▶ [Problem]
Which lines below contain the word "above"? Copy each of them.

(Stored data)
* * * * *

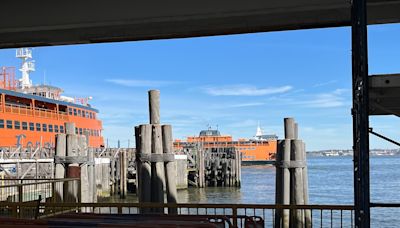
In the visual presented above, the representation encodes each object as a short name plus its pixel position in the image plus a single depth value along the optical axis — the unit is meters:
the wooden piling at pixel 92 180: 26.49
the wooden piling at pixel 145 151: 15.16
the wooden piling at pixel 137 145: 15.60
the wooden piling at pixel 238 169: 56.03
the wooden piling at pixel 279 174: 17.66
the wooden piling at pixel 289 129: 18.36
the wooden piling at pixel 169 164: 16.30
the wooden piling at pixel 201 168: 52.83
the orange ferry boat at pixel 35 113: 53.94
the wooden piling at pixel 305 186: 17.38
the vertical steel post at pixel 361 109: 4.35
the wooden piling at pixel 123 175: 41.38
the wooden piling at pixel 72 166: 15.97
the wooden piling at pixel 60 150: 20.68
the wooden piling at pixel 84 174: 20.55
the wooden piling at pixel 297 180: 17.17
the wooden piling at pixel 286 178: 17.47
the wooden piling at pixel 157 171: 14.91
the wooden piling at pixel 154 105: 15.98
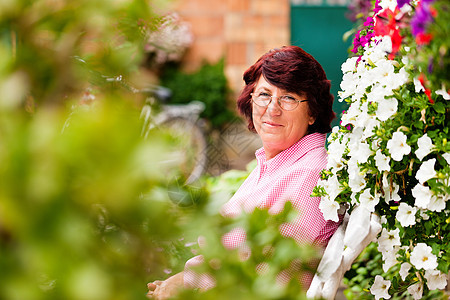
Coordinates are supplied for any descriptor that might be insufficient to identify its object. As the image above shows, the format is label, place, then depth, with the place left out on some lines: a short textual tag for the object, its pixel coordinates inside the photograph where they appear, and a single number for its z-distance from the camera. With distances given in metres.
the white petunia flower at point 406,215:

* * * * *

▶ [Answer section]
In the visual presented above, the representation encodes each object as a short name plus its pixel position in the image plus a single depth value along the optical axis — the unit is meters:
Coordinates are supplied for any descriptor that might be insufficient to identify its object. As the image above shows, the format is label, place, then depth, with the place left out on some lines: a short textual tag for the object, its pixel coordinates inside the photograph where they appear, and a single number for its z-distance from the camera. With distances given in metres.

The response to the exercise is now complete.